Deste modo, em aplicação dos princípios de necessidade e eficácia, a norma persegue um interesse geral porquanto desenvolve o estabelecido no ponto vinte e cinco do artigo 5 do texto refundido das disposições legais da Comunidade Autónoma da Galiza em matéria de tributos cedidos pelo Estado. Em cumprimento, ademais, dos princípios de acessibilidade, de transparência e de proporcionalidade, identificam-se claramente os objectivos perseguidos com a norma e esta é o instrumento previsto para tal efeito no supracitado artigo. Em aplicação do princípio de eficiência, a norma racionaliza a gestão dos recursos públicos e, em virtude dos princípios de simplicidade e de segurança jurídica, a norma guarda coerência com o resto do ordenamento jurídico, pois recolhe as modificações necessárias, é o canal adequado para fazê-lo e gera um marco normativo estável, predicible, integrado, claro e verdadeiro, com o objectivo de que sejam fáceis o seu conhecimento e a sua compreensão.

O texto da ordem foi submetido ao trâmite de informação pública no Portal de transparência e governo aberto. Além disso, conta com todos os relatórios preceptivos, incluídos o relatório de sustentabilidade económico-financeira emitido pela Direcção-Geral de Orçamentos e Financiamento Autonómico, o relatório da Direcção-Geral de Promoção da Igualdade e o relatório da Assessoria Jurídica.

Por tudo isto, conforme o exposto, de acordo com o estabelecido no artigo 37.2 da Lei 16/2010, de 17 de dezembro, de organização e funcionamento da Administração geral e do sector público autonómico da Galiza, e em virtude da habilitação estabelecida no artigo 5.Vinte e cinco do texto refundido das disposições legais da Comunidade Autónoma da Galiza em matéria de tributos cedidos pelo Estado, de acordo com o ditame do Conselho Consultivo da Galiza,

ACORDO:

Artigo 1. Objecto

Esta ordem tem por objecto concretizar as categorias e os elementos do conceito de material escolar e estabelecer os critérios e limites para a sua aplicação na dedução fiscal pela aquisição do dito material no âmbito da Comunidade Autónoma da Galiza, de conformidade com o previsto no artigo 5.Vinte e cinco do texto refundido das disposições legais da Comunidade Autónoma da Galiza em matéria de tributos cedidos pelo Estado, aprovado pelo Decreto legislativo 1/2011, de 28 de julho.

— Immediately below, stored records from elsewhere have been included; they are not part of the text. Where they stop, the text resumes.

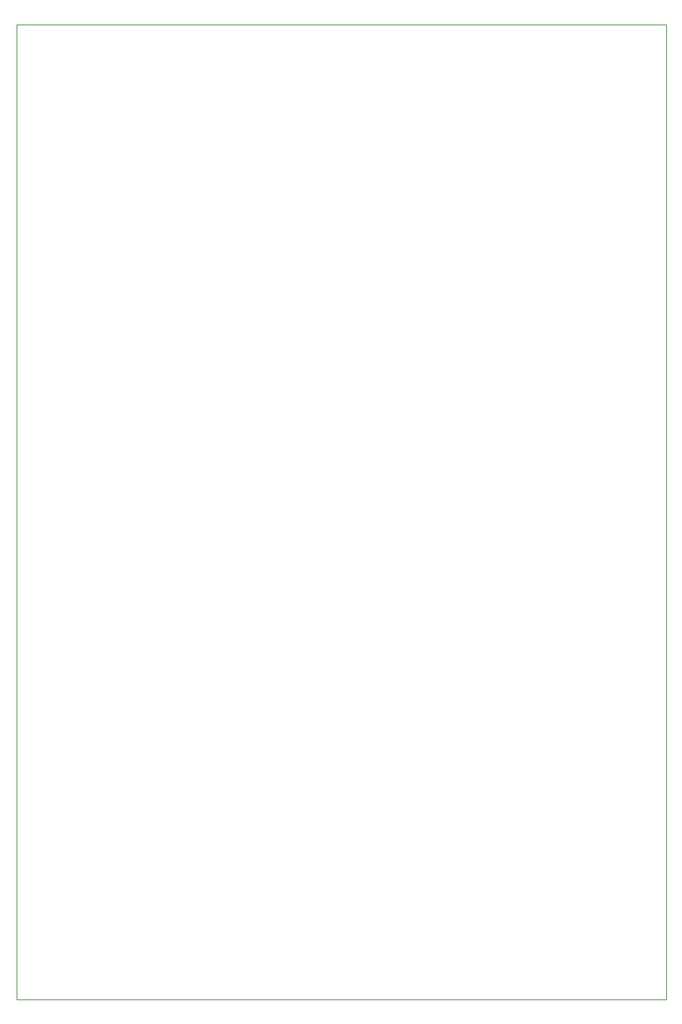
<source format=gbr>
%TF.GenerationSoftware,KiCad,Pcbnew,7.0.11*%
%TF.CreationDate,2025-01-24T11:41:37+01:00*%
%TF.ProjectId,Numpad1,4e756d70-6164-4312-9e6b-696361645f70,rev?*%
%TF.SameCoordinates,Original*%
%TF.FileFunction,Profile,NP*%
%FSLAX46Y46*%
G04 Gerber Fmt 4.6, Leading zero omitted, Abs format (unit mm)*
G04 Created by KiCad (PCBNEW 7.0.11) date 2025-01-24 11:41:37*
%MOMM*%
%LPD*%
G01*
G04 APERTURE LIST*
%TA.AperFunction,Profile*%
%ADD10C,0.050000*%
%TD*%
G04 APERTURE END LIST*
D10*
X40837500Y-57762500D02*
X117012100Y-57762500D01*
X117012100Y-172087900D01*
X40837500Y-172087900D01*
X40837500Y-57762500D01*
M02*

</source>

Artigo 2. Definição de material escolar

1. Percebe-se por material escolar o conjunto de bens fungíveis, instrumentos e recursos didácticos necessários para o seguimento dos ensinos nos níveis de educação primária, secundária obrigatória e educação especial dados em centros docentes sustidos com fundos públicos.

2. Incluem nesse conceito:

– Cadernos de actividades.

– Cadernos, blocs, pastas, arquivadores e papel de uso escolar.

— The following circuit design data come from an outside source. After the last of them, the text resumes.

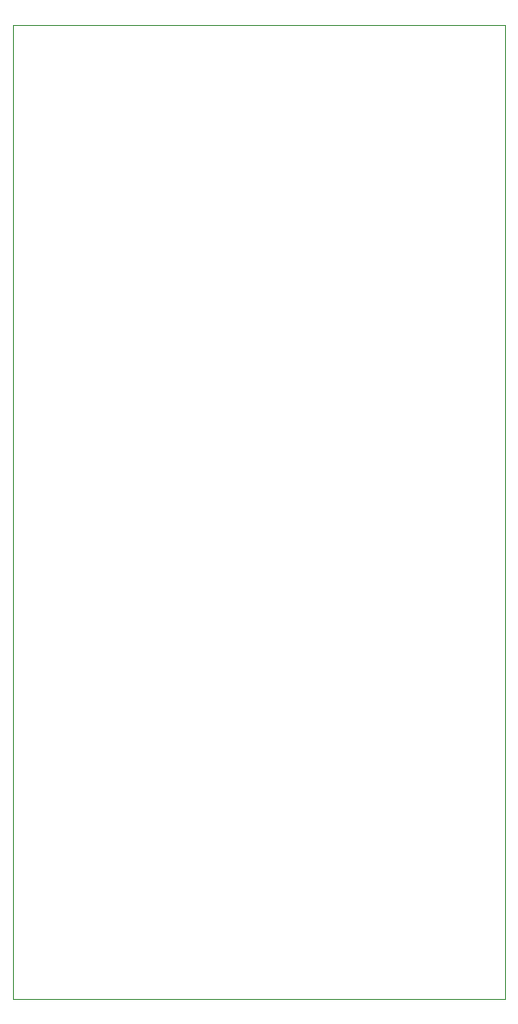
<source format=gm1>
%TF.GenerationSoftware,KiCad,Pcbnew,(6.0.5)*%
%TF.CreationDate,2022-08-02T11:39:28-06:00*%
%TF.ProjectId,fet_stress_test,6665745f-7374-4726-9573-735f74657374,rev?*%
%TF.SameCoordinates,Original*%
%TF.FileFunction,Profile,NP*%
%FSLAX46Y46*%
G04 Gerber Fmt 4.6, Leading zero omitted, Abs format (unit mm)*
G04 Created by KiCad (PCBNEW (6.0.5)) date 2022-08-02 11:39:28*
%MOMM*%
%LPD*%
G01*
G04 APERTURE LIST*
%TA.AperFunction,Profile*%
%ADD10C,0.100000*%
%TD*%
G04 APERTURE END LIST*
D10*
X99550000Y-59900000D02*
X144550000Y-59900000D01*
X144550000Y-59900000D02*
X144550000Y-148900000D01*
X144550000Y-148900000D02*
X99550000Y-148900000D01*
X99550000Y-148900000D02*
X99550000Y-59900000D01*
M02*

</source>
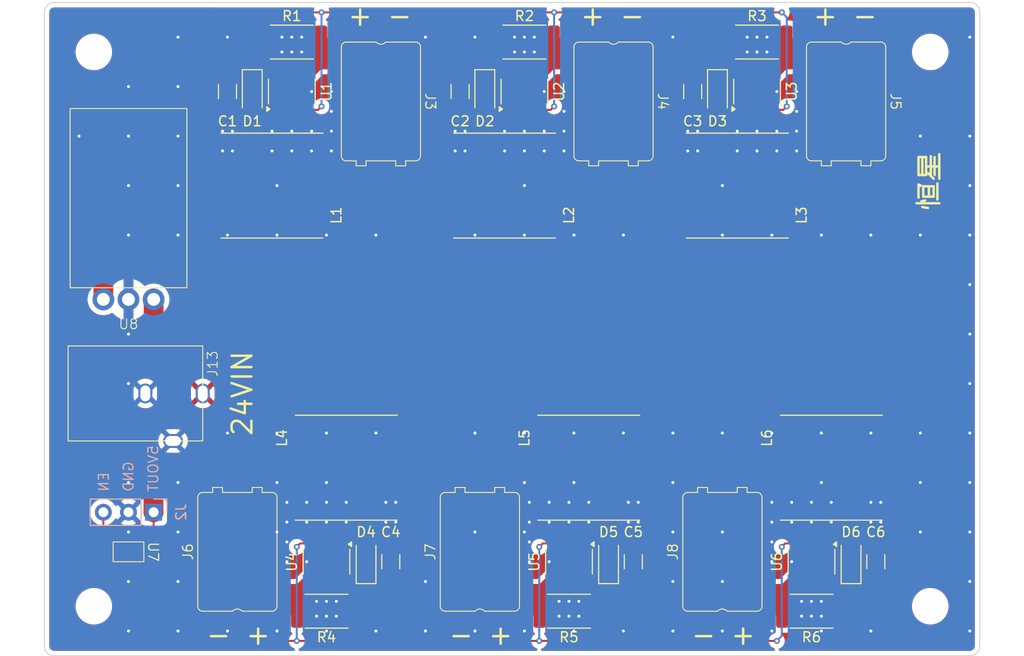
<source format=kicad_pcb>
(kicad_pcb
	(version 20241229)
	(generator "pcbnew")
	(generator_version "9.0")
	(general
		(thickness 1.6)
		(legacy_teardrops no)
	)
	(paper "A4")
	(layers
		(0 "F.Cu" signal)
		(2 "B.Cu" signal)
		(9 "F.Adhes" user "F.Adhesive")
		(11 "B.Adhes" user "B.Adhesive")
		(13 "F.Paste" user)
		(15 "B.Paste" user)
		(5 "F.SilkS" user "F.Silkscreen")
		(7 "B.SilkS" user "B.Silkscreen")
		(1 "F.Mask" user)
		(3 "B.Mask" user)
		(17 "Dwgs.User" user "User.Drawings")
		(19 "Cmts.User" user "User.Comments")
		(21 "Eco1.User" user "User.Eco1")
		(23 "Eco2.User" user "User.Eco2")
		(25 "Edge.Cuts" user)
		(27 "Margin" user)
		(31 "F.CrtYd" user "F.Courtyard")
		(29 "B.CrtYd" user "B.Courtyard")
		(35 "F.Fab" user)
		(33 "B.Fab" user)
		(39 "User.1" user)
		(41 "User.2" user)
		(43 "User.3" user)
		(45 "User.4" user)
	)
	(setup
		(pad_to_mask_clearance 0)
		(allow_soldermask_bridges_in_footprints no)
		(tenting front back)
		(pcbplotparams
			(layerselection 0x00000000_00000000_55555555_5755f5ff)
			(plot_on_all_layers_selection 0x00000000_00000000_00000000_00000000)
			(disableapertmacros no)
			(usegerberextensions no)
			(usegerberattributes yes)
			(usegerberadvancedattributes yes)
			(creategerberjobfile yes)
			(dashed_line_dash_ratio 12.000000)
			(dashed_line_gap_ratio 3.000000)
			(svgprecision 4)
			(plotframeref no)
			(mode 1)
			(useauxorigin no)
			(hpglpennumber 1)
			(hpglpenspeed 20)
			(hpglpendiameter 15.000000)
			(pdf_front_fp_property_popups yes)
			(pdf_back_fp_property_popups yes)
			(pdf_metadata yes)
			(pdf_single_document no)
			(dxfpolygonmode yes)
			(dxfimperialunits yes)
			(dxfusepcbnewfont yes)
			(psnegative no)
			(psa4output no)
			(plot_black_and_white yes)
			(sketchpadsonfab no)
			(plotpadnumbers no)
			(hidednponfab no)
			(sketchdnponfab yes)
			(crossoutdnponfab yes)
			(subtractmaskfromsilk no)
			(outputformat 1)
			(mirror no)
			(drillshape 1)
			(scaleselection 1)
			(outputdirectory "")
		)
	)
	(net 0 "")
	(net 1 "+24V")
	(net 2 "Net-(J4-Pin_2)")
	(net 3 "Net-(J3-Pin_2)")
	(net 4 "Net-(J4-Pin_1)")
	(net 5 "Net-(J8-Pin_1)")
	(net 6 "Net-(J5-Pin_1)")
	(net 7 "Net-(J6-Pin_2)")
	(net 8 "Net-(J5-Pin_2)")
	(net 9 "Net-(J6-Pin_1)")
	(net 10 "Net-(J7-Pin_1)")
	(net 11 "Net-(J7-Pin_2)")
	(net 12 "Net-(D1-A)")
	(net 13 "Net-(D2-A)")
	(net 14 "Net-(J3-Pin_1)")
	(net 15 "Net-(D3-A)")
	(net 16 "Net-(D6-A)")
	(net 17 "Net-(D4-A)")
	(net 18 "Net-(D5-A)")
	(net 19 "Net-(J8-Pin_2)")
	(net 20 "GND")
	(net 21 "unconnected-(U7-Pad2)")
	(net 22 "unconnected-(U7-Pad6)")
	(net 23 "EN")
	(net 24 "+5V")
	(net 25 "unconnected-(U7-Pad7)")
	(net 26 "unconnected-(U7-Pad1)")
	(net 27 "ADJ")
	(footprint "Capacitor_SMD:C_1206_3216Metric" (layer "F.Cu") (at 125 80.5 -90))
	(footprint "Diode_SMD:D_SOD-123F" (layer "F.Cu") (at 127.5 80.5 -90))
	(footprint "Resistor_SMD:R_2512_6332Metric" (layer "F.Cu") (at 135 133 180))
	(footprint "2060-452_998-404:2060-452_998-404" (layer "F.Cu") (at 150.5 127 90))
	(footprint "Diode_SMD:D_SOD-123F" (layer "F.Cu") (at 139 128 90))
	(footprint "MountingHole:MountingHole_3.2mm_M3" (layer "F.Cu") (at 196 132.5))
	(footprint "Resistor_SMD:R_2512_6332Metric" (layer "F.Cu") (at 159.5 133 180))
	(footprint "Package_TO_SOT_SMD:SOT-89-5" (layer "F.Cu") (at 178.5 80.5 90))
	(footprint "Inductor_SMD:L_Taiyo-Yuden_NR-10050_9.8x10.0mm" (layer "F.Cu") (at 176.5 90))
	(footprint "Diode_SMD:D_SOD-123F" (layer "F.Cu") (at 151 80.5 -90))
	(footprint "Inductor_SMD:L_Taiyo-Yuden_NR-10050_9.8x10.0mm" (layer "F.Cu") (at 137 118.5 180))
	(footprint "2060-452_998-404:2060-452_998-404" (layer "F.Cu") (at 126 127 90))
	(footprint "Package_TO_SOT_SMD:SOT-89-5" (layer "F.Cu") (at 155 80.5 90))
	(footprint "Package_TO_SOT_SMD:SOT-89-5" (layer "F.Cu") (at 184 128 -90))
	(footprint "Capacitor_SMD:C_1206_3216Metric" (layer "F.Cu") (at 166 128 90))
	(footprint "TC7WZ07FK:TC7WZ07FK" (layer "F.Cu") (at 115 127 -90))
	(footprint "MountingHole:MountingHole_3.2mm_M3" (layer "F.Cu") (at 111.5 76.5))
	(footprint "Capacitor_SMD:C_1206_3216Metric" (layer "F.Cu") (at 172 80.5 -90))
	(footprint "R-78K5.0-2.0L:R-78K5.0-2.0L" (layer "F.Cu") (at 115 101.5))
	(footprint "Inductor_SMD:L_Taiyo-Yuden_NR-10050_9.8x10.0mm" (layer "F.Cu") (at 161.5 118.5 180))
	(footprint "2060-452_998-404:2060-452_998-404" (layer "F.Cu") (at 164 81.5 -90))
	(footprint "Inductor_SMD:L_Taiyo-Yuden_NR-10050_9.8x10.0mm" (layer "F.Cu") (at 153 90))
	(footprint "Resistor_SMD:R_2512_6332Metric" (layer "F.Cu") (at 131.5 75.5))
	(footprint "2060-452_998-404:2060-452_998-404" (layer "F.Cu") (at 175 127 90))
	(footprint "Inductor_SMD:L_Taiyo-Yuden_NR-10050_9.8x10.0mm" (layer "F.Cu") (at 129.5 90))
	(footprint "Package_TO_SOT_SMD:SOT-89-5" (layer "F.Cu") (at 159.5 128 -90))
	(footprint "MountingHole:MountingHole_3.2mm_M3" (layer "F.Cu") (at 111.5 132.5))
	(footprint "Capacitor_SMD:C_1206_3216Metric" (layer "F.Cu") (at 190.5 128 90))
	(footprint "2060-452_998-404:2060-452_998-404" (layer "F.Cu") (at 140.5 81.5 -90))
	(footprint "Diode_SMD:D_SOD-123F" (layer "F.Cu") (at 174.5 80.5 -90))
	(footprint "Diode_SMD:D_SOD-123F" (layer "F.Cu") (at 188 128 90))
	(footprint "Capacitor_SMD:C_1206_3216Metric" (layer "F.Cu") (at 148.5 80.5 -90))
	(footprint "Inductor_SMD:L_Taiyo-Yuden_NR-10050_9.8x10.0mm" (layer "F.Cu") (at 186 118.5 180))
	(footprint "Resistor_SMD:R_2512_6332Metric" (layer "F.Cu") (at 184 133 180))
	(footprint "Package_TO_SOT_SMD:SOT-89-5" (layer "F.Cu") (at 131.5 80.5 90))
	(footprint "DCJack:DCJack" (layer "F.Cu") (at 116.7 111))
	(footprint "Package_TO_SOT_SMD:SOT-89-5" (layer "F.Cu") (at 135 128 -90))
	(footprint "Resistor_SMD:R_2512_6332Metric" (layer "F.Cu") (at 178.5 75.5))
	(footprint "Diode_SMD:D_SOD-123F" (layer "F.Cu") (at 163.5 128 90))
	(footprint "MountingHole:MountingHole_3.2mm_M3" (layer "F.Cu") (at 196 76.5))
	(footprint "2060-452_998-404:2060-452_998-404" (layer "F.Cu") (at 187.5 81.5 -90))
	(footprint "Capacitor_SMD:C_1206_3216Metric" (layer "F.Cu") (at 141.5 128 90))
	(footprint "Resistor_SMD:R_2512_6332Metric" (layer "F.Cu") (at 155 75.5))
	(footprint "Connector_PinSocket_2.54mm:PinSocket_1x03_P2.54mm_Vertical" (layer "B.Cu") (at 117.54 123 90))
	(gr_line
		(start 106.5 72.5)
		(end 106.5 136.5)
		(stroke
			(width 0.1)
			(type default)
		)
		(layer "Edge.Cuts")
		(uuid "19e5fd32-35ac-4a3c-80d1-10a769472c2f")
	)
	(gr_arc
		(start 106.5 72.5)
		(mid 106.792893 71.792893)
		(end 107.5 71.5)
		(stroke
			(width 0.1)
			(type solid)
		)
		(layer "Edge.Cuts")
		(uuid "708a929a-caf1-4a0d-9440-2aa7450d9575")
	)
	(gr_line
		(start 201 136.5)
		(end 201 72.5)
		(stroke
			(width 0.1)
			(type default)
		)
		(layer "Edge.Cuts")
		(uuid "a4a14d48-fa04-46d3-a930-0dfeea1d73f3")
	)
	(gr_arc
		(start 200 71.5)
		(mid 200.707107 71.792893)
		(end 201 72.5)
		(str
... [271868 chars truncated]
</source>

– Instrumentos de escrita: bolígrafos, lapis, rotuladores, borrachas, afia lapis, regras, bússola, escuderias e cartabóns.

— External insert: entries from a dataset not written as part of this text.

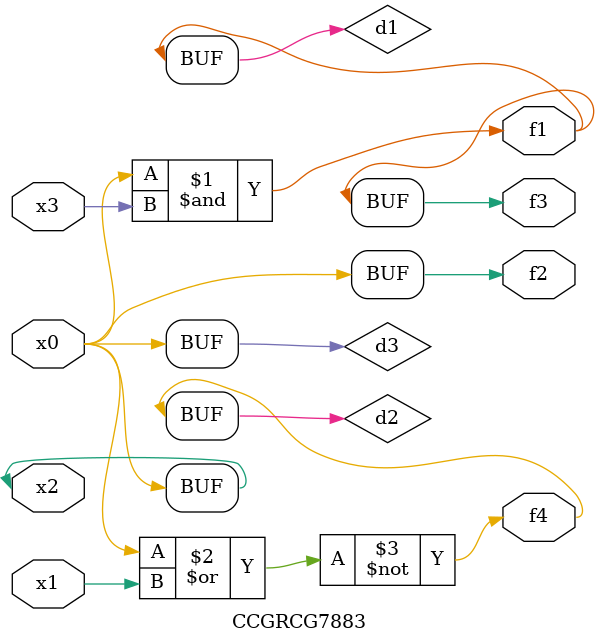
<source format=v>
module CCGRCG7883(
	input x0, x1, x2, x3,
	output f1, f2, f3, f4
);

	wire d1, d2, d3;

	and (d1, x2, x3);
	nor (d2, x0, x1);
	buf (d3, x0, x2);
	assign f1 = d1;
	assign f2 = d3;
	assign f3 = d1;
	assign f4 = d2;
endmodule

</source>
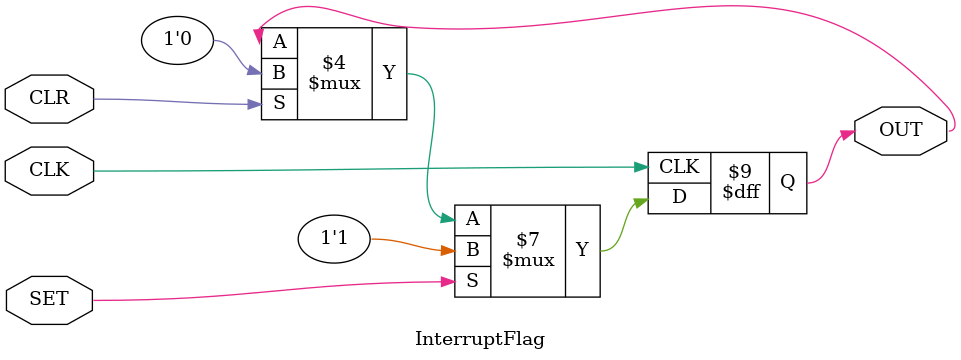
<source format=sv>
`timescale 1ns / 1ps


module InterruptFlag(
    input SET, CLR, CLK,
    output logic OUT
    );
    
    always_ff @(posedge CLK) begin
        if (SET == 1)
            OUT <= 1;
        else if (CLR == 1)
            OUT <= 0;
    end
endmodule

</source>
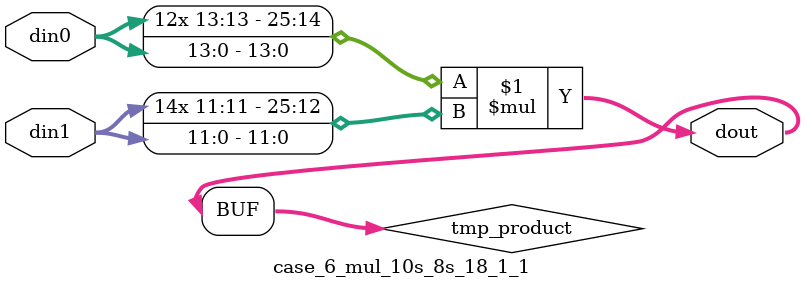
<source format=v>

`timescale 1 ns / 1 ps

 (* use_dsp = "no" *)  module case_6_mul_10s_8s_18_1_1(din0, din1, dout);
parameter ID = 1;
parameter NUM_STAGE = 0;
parameter din0_WIDTH = 14;
parameter din1_WIDTH = 12;
parameter dout_WIDTH = 26;

input [din0_WIDTH - 1 : 0] din0; 
input [din1_WIDTH - 1 : 0] din1; 
output [dout_WIDTH - 1 : 0] dout;

wire signed [dout_WIDTH - 1 : 0] tmp_product;



























assign tmp_product = $signed(din0) * $signed(din1);








assign dout = tmp_product;





















endmodule

</source>
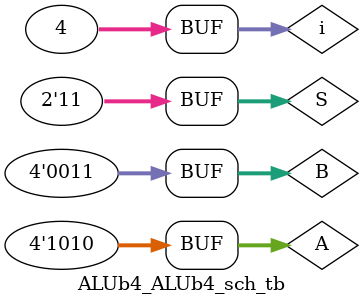
<source format=v>

`timescale 1ns / 1ps

module ALUb4_ALUb4_sch_tb();

// Inputs
   reg [3:0] A;
   reg [3:0] B;
   reg [1:0] S;

// Output
   wire Co;
   wire [3:0] C;

// Bidirs

// Instantiate the UUT
   ALUb4 UUT (
		.A(A), 
		.B(B), 
		.S(S), 
		.Co(Co), 
		.C(C)
   );
// Initialize Inputs
	integer i;
	initial begin
		A = 0;
		B = 0;
		S = 0;
		
		A = 4'b1010;	B = 4'b0111;
		#100;
		B = 4'b0011;
		for ( i=0; i<4; i=i+1 ) begin
			S = i;
			#100;
		end
	
	end
endmodule

</source>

– Material de debuxo e manualidades: pinturas, pinceis, plastilina, tesoiras escolares, cola.

– Mochilas e estoxos.

– Livros de leitura estabelecidos pelo centro educativo.

– Dicionários.

– Calculadoras básicas exixir pelo currículo.

– Material escolar desportivo: roupa e calçado desportivo para a matéria de educação física.

Artigo 3. Exclusões

Não terão a consideração de material escolar para os efeitos da dedução fiscal:

– Dispositivos electrónicos de uso geral (ordenadores, tabletas, telemóveis).

– Uniformes, excepto os referidos à roupa desportiva para a matéria de educação física.

– Serviços complementares (cantina, transporte escolar, actividades extraescolares).

– Material de carácter recreativo não vinculado ao currículo.

Artigo 4. Limite da despesa

O limite máximo da despesa total em material escolar por período impositivo será de 300 €. No caso da categoria de material escolar desportivo, esse limite será de 150 €.

Disposição adicional única. Aplicação da dedução no período 2025

O disposto nesta ordem aplica na dedução pela aquisição de livros de texto e material escolar na quota íntegra autonómica do imposto sobre a renda das pessoas físicas correspondente ao período impositivo 2025, unicamente sobre os montantes correspondentes às aquisições recolhidas nas facturas emitidas entre o 1 de julho e o 31 de dezembro, ambos os dois incluídos.

Disposição derradeiro única. Entrada em vigor

Esta ordem entrará em vigor o dia seguinte ao da sua publicação no Diário Oficial da Galiza.